Etat d'urgence sanitaire : le Conseil d'Etat rétablit la liberté de manifester

Etat d'urgence sanitaire : le Conseil d'Etat rétablit la liberté de manifester
Le Conseil d'Etat a levé samedi l'interdiction des rassemblements de plus de dix personnes,

, publié le samedi 13 juin 2020 à 22h26

Le Conseil d'Etat a levé samedi l'interdiction des rassemblements de plus de dix personnes, imposée dans le cadre de l'état d'urgence sanitaire.

Cette décision intervient alors que des milliers de personnes manifestaient ce samedi 13 juin en France contre le racisme et les violences policières. A Paris, la marche, non autorisée par la préfecture, a été bloquée à son point de départ et des tensions ont éclaté, la foule huant la police.

A Lyon, le rassemblement s'est déroulé dans le calme jusqu'à la fin au moment de la dispersion du cortège où des heurts ont éclaté entre manifestants et policiers.




Le juge des référés du Conseil d'État "estime que l'interdiction de manifester n'est pas justifiée par la situation sanitaire actuelle lorsque les mesures barrières peuvent être respectées". "La liberté de manifester est une liberté fondamentale", a-t-il ajouté.

Le juge administratif affirme donc qu'une interdiction ne pourrait être justifiée que "lorsque ces mesures barrières ne peuvent être respectées ou que l'événement risque de réunir plus de 5.000 personnes", un nombre fixé dans le cadre de l'état d'urgence sanitaire.

"Une grande victoire"

"C'est une très grande victoire. Le Conseil d'Etat garantit la liberté de manifester", a réagi auprès de l'AFP Patrice Spinosi, avocat de la Ligue des droits de l'Homme (LDH), requérant au côté notamment de la CGT et du Syndicat de la magistrature.

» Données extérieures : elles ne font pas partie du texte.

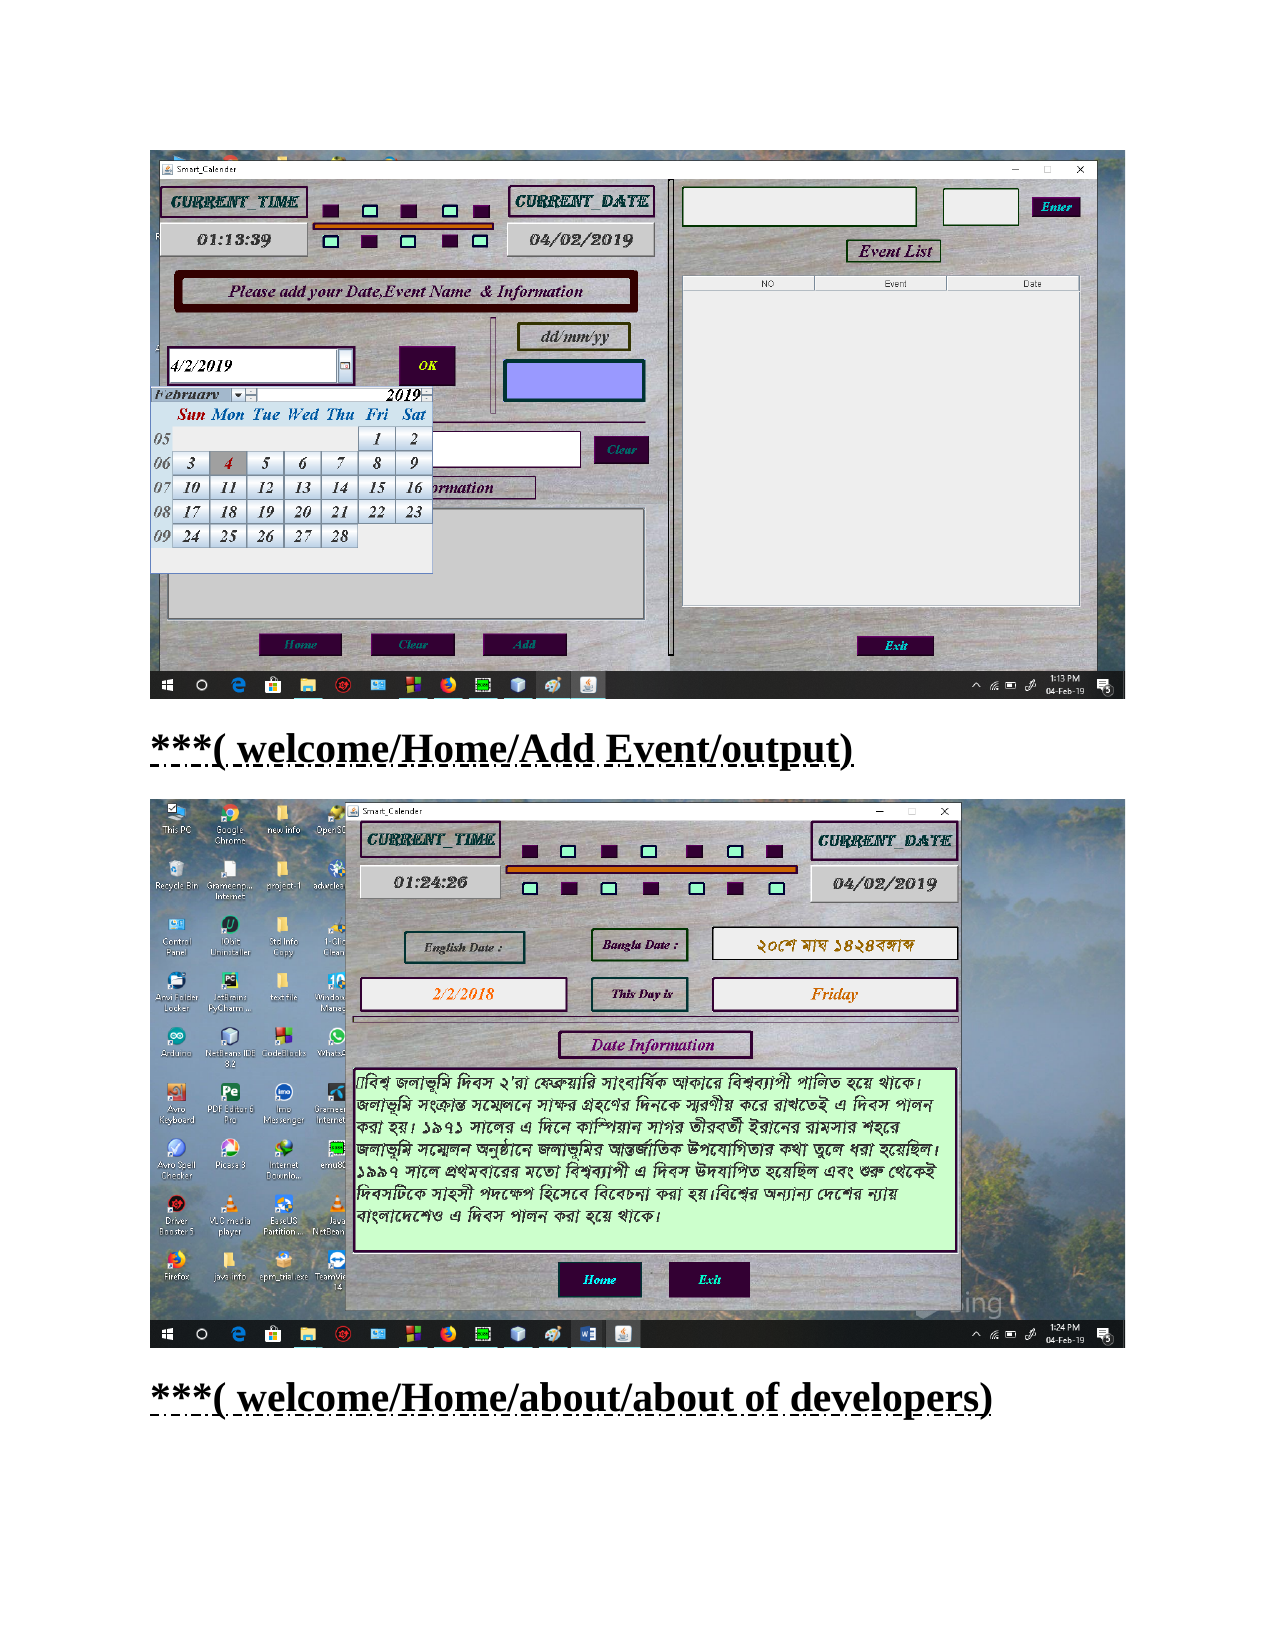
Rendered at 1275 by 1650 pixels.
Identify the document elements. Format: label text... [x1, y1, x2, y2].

picture [150, 150, 1125, 699]
text ***( welcome/Home/Add Event/output) [150, 723, 1125, 771]
picture [150, 799, 1125, 1348]
text ***( welcome/Home/about/about of developers) [150, 1372, 1125, 1420]
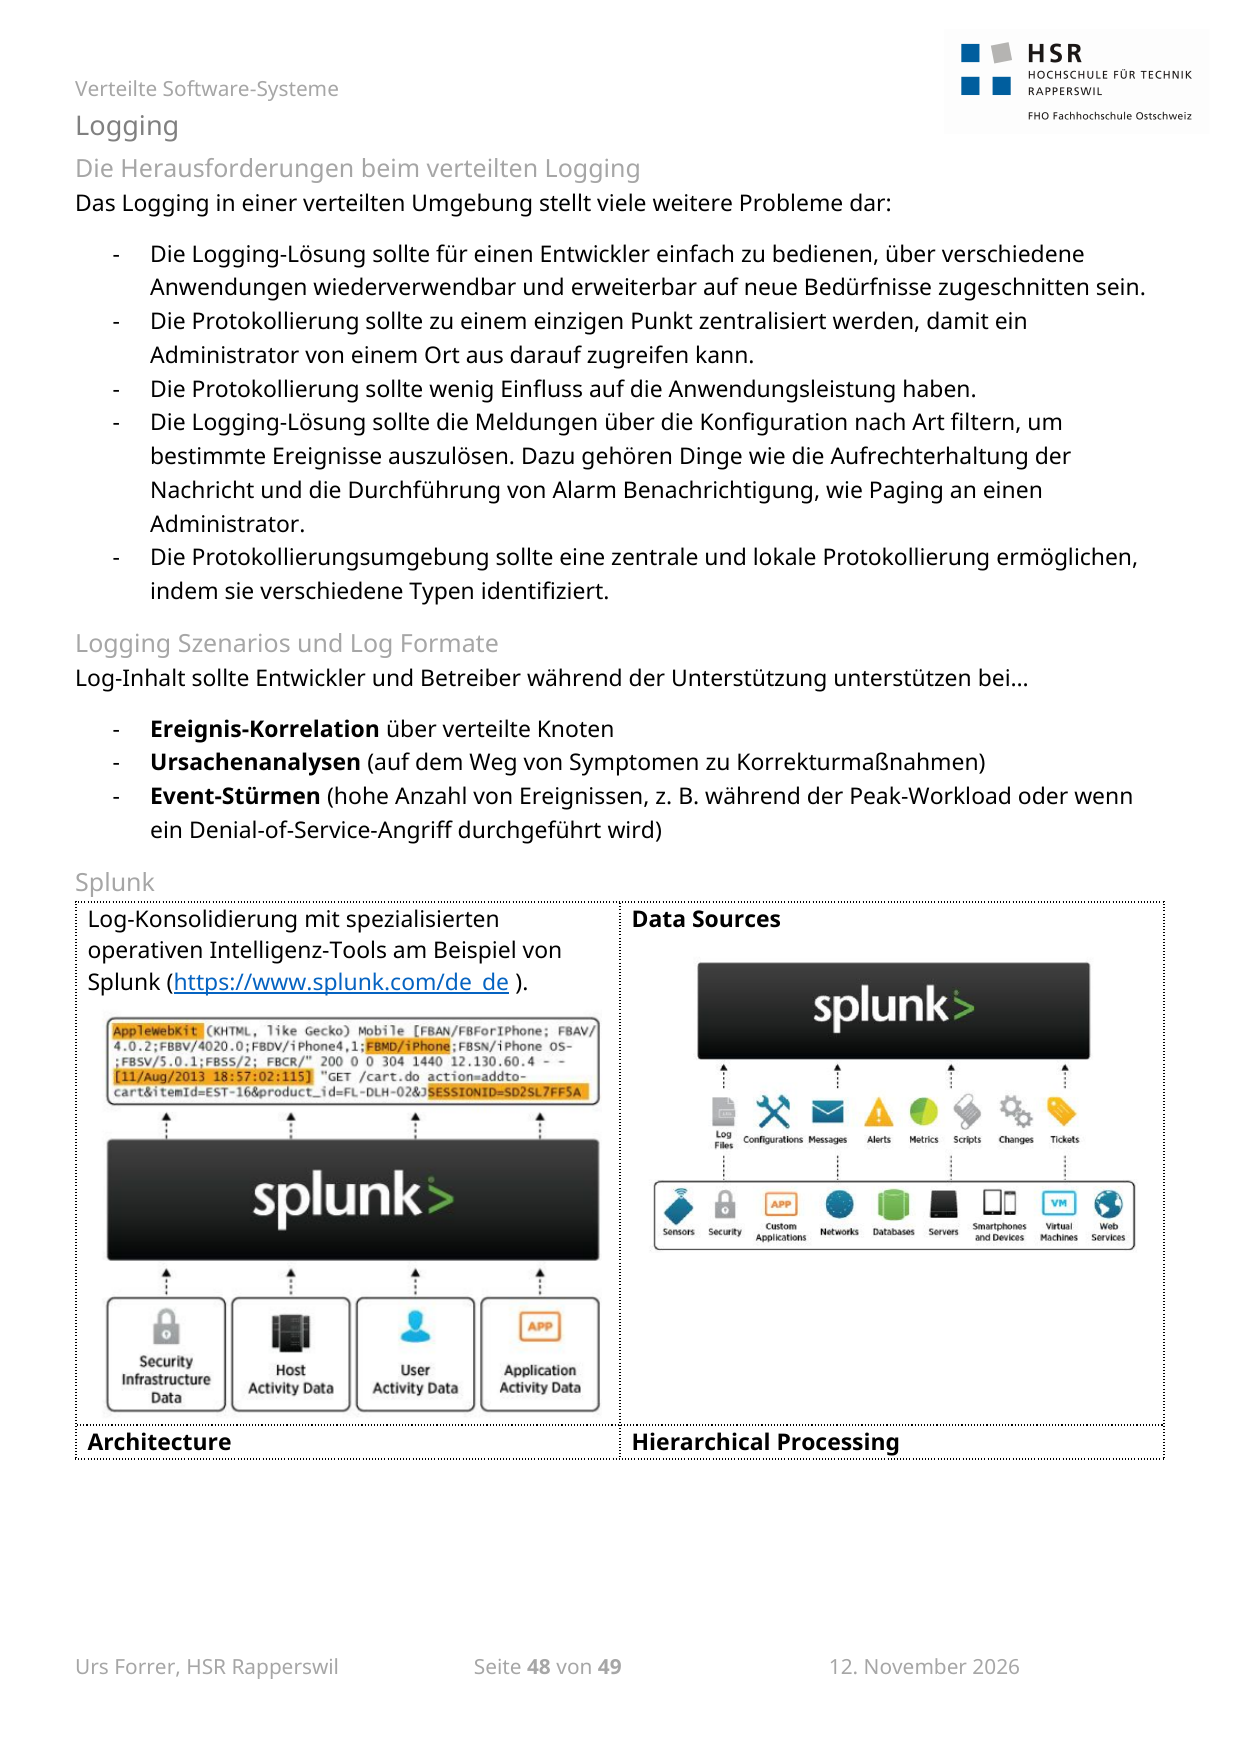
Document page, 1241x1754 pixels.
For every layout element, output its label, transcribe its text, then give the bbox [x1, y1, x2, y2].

"Il n'y avait aucune raison pour que la liberté de manifester soit moins bien traitée que la liberté de cultes. On peut juste regretter que cela intervienne aussi tard", a-t-il ajouté, précisant que la LDH avait saisi le Conseil d'Etat en urgence "il y a quinze jours".

Pour la Ligue, les dispositions actuellement en vigueur réduisaient "à néant la liberté fondamentale de manifestation", qui constitue "l'une des garanties démocratiques les plus essentielles".

Le juge administratif a tenu à préciser que "conformément à la loi", toute manifestation sur la voie publique devait "faire l'objet d'une déclaration préalable" et pouvait être interdite par les autorités de police ou le préfet, "s'ils estiment qu'elle est de nature à troubler l'ordre public, y compris pour des motifs sanitaires, ou lorsque les circonstances locales l'exigent".